Of the 53 CPS students who attained an associate degree this year, 24 are seniors at Infinity Math, Science & Technology High School, leading the District with the most students at one school earning an associate degree from CCC. In total, CPS scholars earned 100 or more credits at 21 high schools and students earned high school and college graduate milestones at 49 schools.

Many of Chicago’s students still face barriers to college enrollment, college readiness, college completion and economic mobility. Such challenges led to the development of The Chicago Roadmap in 2020 to support students along a seamless path to and through college on the way to their chosen careers. The partnership aims to transform the relationship between CPS and CCC from a successful collaboration to full convergence to help expand access to high-quality programs and supports.

This partnership has helped students like Nylah Sanders excel in their academic careers and beyond. Sanders is the first Lindblom Math and Science Academy student to earn an associate’s degree from Kennedy-King College while still enrolled in high school. Taking her excellence a step further, Sanders also enrolled and graduated from the District’s Career and Technical Education (CTE) program at the Chicago Police and Firefighter Training Academy (CPFTA).

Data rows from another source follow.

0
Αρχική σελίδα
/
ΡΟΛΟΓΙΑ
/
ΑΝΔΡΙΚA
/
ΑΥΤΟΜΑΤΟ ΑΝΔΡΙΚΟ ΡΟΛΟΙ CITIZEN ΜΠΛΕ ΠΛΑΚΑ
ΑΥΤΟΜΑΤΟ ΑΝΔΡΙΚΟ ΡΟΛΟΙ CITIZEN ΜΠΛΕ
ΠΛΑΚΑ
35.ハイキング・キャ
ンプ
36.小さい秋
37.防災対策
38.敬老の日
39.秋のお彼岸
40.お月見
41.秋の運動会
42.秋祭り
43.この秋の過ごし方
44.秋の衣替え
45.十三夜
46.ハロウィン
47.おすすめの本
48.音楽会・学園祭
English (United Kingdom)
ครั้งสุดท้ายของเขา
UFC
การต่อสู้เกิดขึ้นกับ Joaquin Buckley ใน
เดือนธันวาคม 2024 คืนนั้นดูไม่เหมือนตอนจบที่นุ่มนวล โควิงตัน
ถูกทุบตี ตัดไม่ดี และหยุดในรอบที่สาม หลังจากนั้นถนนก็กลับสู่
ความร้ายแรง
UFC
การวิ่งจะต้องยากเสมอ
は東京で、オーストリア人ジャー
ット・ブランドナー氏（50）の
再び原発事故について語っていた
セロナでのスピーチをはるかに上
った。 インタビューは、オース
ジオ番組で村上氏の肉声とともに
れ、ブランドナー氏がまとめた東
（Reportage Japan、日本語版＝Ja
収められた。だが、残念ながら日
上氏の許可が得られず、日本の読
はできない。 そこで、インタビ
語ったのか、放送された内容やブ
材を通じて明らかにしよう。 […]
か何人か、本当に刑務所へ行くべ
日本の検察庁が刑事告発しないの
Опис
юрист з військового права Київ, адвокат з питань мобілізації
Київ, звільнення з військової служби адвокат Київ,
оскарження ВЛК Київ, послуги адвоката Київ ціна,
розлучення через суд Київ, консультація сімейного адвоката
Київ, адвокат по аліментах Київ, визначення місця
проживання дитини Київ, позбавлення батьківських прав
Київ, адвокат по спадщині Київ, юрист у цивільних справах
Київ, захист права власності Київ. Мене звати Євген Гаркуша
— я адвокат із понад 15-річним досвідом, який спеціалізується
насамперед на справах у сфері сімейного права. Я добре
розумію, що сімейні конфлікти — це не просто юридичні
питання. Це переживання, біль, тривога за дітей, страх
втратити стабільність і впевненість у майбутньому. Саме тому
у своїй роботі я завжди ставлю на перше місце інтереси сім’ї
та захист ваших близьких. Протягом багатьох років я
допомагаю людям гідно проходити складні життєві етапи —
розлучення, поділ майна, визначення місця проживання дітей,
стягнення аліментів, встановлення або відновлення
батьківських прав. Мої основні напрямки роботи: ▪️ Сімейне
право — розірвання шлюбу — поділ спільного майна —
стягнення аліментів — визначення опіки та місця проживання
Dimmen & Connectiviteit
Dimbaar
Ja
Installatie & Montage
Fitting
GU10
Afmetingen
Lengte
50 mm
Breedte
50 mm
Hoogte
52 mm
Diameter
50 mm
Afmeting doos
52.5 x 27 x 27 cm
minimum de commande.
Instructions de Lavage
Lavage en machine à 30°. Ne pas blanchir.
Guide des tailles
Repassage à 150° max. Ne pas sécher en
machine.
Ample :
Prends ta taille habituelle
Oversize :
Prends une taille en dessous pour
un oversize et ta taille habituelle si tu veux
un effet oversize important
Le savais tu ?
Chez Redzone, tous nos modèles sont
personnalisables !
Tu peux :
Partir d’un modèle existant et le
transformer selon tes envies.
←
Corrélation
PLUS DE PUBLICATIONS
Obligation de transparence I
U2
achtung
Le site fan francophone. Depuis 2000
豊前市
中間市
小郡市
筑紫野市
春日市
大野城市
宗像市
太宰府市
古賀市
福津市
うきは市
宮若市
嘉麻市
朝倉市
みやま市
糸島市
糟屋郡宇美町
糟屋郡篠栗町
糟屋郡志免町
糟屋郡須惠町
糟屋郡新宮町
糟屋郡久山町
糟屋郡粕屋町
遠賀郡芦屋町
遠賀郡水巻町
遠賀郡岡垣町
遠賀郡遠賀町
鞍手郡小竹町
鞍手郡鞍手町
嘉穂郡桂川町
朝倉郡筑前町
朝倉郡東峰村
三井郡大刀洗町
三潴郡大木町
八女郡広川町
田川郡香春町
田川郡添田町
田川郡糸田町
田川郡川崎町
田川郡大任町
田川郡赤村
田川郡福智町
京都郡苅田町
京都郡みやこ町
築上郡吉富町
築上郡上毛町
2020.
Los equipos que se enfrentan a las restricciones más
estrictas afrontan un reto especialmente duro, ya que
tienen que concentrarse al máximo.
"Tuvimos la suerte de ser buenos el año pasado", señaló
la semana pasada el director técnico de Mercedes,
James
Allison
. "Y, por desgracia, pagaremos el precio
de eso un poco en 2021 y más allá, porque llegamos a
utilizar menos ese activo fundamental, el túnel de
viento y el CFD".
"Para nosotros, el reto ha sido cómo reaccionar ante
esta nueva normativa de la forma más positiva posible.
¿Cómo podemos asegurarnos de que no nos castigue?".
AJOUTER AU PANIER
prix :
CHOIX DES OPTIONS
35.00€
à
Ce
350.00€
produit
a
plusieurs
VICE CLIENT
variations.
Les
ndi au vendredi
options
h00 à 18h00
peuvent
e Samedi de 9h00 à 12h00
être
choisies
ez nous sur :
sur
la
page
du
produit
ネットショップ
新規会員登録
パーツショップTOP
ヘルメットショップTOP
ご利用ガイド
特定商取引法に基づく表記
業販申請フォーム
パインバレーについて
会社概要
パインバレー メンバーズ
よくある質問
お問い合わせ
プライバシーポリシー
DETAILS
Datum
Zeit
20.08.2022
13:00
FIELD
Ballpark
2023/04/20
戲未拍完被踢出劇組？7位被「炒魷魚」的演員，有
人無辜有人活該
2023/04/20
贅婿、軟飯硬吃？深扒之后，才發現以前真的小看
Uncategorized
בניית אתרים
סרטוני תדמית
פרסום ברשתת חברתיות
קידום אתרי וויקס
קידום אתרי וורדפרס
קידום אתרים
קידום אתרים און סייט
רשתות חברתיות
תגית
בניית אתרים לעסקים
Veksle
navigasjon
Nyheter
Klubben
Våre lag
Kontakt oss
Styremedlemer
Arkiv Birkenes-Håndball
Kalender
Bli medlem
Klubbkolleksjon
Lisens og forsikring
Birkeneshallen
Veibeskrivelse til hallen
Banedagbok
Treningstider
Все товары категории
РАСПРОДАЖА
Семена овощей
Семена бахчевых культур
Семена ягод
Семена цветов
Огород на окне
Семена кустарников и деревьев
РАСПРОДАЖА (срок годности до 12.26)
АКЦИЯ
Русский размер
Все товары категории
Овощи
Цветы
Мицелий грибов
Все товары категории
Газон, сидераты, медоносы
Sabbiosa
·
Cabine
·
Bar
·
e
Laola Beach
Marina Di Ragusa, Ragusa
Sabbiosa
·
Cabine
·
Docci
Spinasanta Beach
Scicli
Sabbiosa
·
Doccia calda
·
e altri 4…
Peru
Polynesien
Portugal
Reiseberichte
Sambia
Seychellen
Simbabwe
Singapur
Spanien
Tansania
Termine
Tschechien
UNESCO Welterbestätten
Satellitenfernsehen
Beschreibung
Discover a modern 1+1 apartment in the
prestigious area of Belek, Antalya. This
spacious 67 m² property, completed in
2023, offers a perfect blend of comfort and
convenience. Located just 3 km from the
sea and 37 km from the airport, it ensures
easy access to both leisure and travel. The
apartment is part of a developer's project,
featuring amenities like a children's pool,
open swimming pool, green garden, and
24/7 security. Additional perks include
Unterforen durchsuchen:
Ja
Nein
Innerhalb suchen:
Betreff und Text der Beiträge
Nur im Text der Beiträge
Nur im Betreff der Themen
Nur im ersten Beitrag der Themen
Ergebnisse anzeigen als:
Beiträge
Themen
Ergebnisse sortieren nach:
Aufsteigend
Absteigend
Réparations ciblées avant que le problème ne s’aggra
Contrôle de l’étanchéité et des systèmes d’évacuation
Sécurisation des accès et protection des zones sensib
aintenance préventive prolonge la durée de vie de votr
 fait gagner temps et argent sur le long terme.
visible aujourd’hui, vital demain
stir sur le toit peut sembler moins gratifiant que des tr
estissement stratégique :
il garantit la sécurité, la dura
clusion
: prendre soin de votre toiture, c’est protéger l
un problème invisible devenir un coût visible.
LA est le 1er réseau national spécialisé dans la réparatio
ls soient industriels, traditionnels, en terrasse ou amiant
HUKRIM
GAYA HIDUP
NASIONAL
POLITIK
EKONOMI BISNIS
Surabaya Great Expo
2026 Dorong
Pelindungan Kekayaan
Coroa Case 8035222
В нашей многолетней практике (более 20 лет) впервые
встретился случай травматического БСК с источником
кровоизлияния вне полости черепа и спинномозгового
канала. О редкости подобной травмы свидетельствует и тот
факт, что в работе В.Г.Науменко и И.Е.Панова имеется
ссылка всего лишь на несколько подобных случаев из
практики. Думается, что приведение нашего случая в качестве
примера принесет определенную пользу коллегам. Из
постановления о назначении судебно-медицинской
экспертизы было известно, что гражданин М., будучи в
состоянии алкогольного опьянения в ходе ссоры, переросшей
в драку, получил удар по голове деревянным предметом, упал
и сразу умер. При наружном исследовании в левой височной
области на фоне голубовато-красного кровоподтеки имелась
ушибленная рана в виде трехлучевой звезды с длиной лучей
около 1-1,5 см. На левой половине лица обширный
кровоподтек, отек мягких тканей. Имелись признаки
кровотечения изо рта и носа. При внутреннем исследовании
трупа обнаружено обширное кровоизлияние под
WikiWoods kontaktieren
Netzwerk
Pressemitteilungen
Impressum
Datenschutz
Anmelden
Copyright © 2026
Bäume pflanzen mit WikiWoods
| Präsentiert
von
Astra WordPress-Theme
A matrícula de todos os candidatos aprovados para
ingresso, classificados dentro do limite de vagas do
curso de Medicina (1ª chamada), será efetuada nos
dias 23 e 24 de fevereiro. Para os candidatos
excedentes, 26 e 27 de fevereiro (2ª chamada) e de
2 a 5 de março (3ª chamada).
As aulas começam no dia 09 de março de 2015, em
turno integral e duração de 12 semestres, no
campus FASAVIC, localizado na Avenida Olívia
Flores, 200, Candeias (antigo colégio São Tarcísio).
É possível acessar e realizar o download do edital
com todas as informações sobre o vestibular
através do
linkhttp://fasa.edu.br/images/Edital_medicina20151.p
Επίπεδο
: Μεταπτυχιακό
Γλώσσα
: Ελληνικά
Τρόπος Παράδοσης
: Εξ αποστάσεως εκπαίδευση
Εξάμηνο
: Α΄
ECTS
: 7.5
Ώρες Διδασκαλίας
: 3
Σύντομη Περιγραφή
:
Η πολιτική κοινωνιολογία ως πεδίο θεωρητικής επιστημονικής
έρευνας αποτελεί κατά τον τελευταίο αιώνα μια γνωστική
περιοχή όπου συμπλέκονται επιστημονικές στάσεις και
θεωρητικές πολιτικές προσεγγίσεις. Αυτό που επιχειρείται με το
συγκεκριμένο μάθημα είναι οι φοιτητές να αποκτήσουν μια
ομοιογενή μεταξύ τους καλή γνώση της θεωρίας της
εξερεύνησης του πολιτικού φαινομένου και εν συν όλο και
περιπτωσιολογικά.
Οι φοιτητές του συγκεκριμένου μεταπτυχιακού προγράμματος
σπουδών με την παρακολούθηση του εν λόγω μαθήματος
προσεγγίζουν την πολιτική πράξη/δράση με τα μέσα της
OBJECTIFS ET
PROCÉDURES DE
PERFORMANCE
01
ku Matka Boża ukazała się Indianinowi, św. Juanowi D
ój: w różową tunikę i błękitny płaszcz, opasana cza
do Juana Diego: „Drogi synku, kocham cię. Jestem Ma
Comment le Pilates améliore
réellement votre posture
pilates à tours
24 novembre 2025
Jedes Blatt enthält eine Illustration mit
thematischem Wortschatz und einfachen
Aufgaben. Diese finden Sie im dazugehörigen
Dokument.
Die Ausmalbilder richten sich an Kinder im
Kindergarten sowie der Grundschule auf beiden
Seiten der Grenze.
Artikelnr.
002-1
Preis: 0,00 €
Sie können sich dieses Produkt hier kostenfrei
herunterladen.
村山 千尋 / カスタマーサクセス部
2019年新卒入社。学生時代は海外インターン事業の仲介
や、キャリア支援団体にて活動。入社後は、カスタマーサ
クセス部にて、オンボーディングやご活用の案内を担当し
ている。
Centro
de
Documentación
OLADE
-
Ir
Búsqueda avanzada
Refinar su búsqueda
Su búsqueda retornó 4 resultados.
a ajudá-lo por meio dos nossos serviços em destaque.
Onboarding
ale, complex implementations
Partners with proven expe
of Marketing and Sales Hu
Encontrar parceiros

“Trying to juggle three schools during my junior and senior years as well as softball was a huge challenge for me,” said Sanders. “I had to study medical terminology and anatomy for the EMT program; Biology, Chemistry, and Math at Malcolm X; and at Lindblom, I had AP Calculus, Probability, and Statistics as well as work as a teacher’s assistant for 8th-grade Biology. Now that I have completed my associate degree on top of my high school diploma, I am so proud of what I have accomplished.”

Across the District, many CPS Class of 2023 students have accomplished more than their high school graduation requirements. Approximately 390 Kenwood graduates earned more than 3,700 early college credits from Harold Washington College. In the Roseland neighborhood, more than 150 students at Gwendolyn Brooks College Preparatory Academy amassed more than 2,300 early college credits through the school’s recent affiliation with Olive-Harvey College.

Early college courses are advanced courses and can enhance a student’s overall high school GPA. Credits can be transferred to many colleges, but policies vary by school. Dual credit courses are taught by qualified CPS teachers at high school campuses. CCC works with individual high school teachers to ensure lessons meet the same standards as courses taken at a CCC campus. Dual enrollment courses are taught at City Colleges of Chicago by CCC faculty.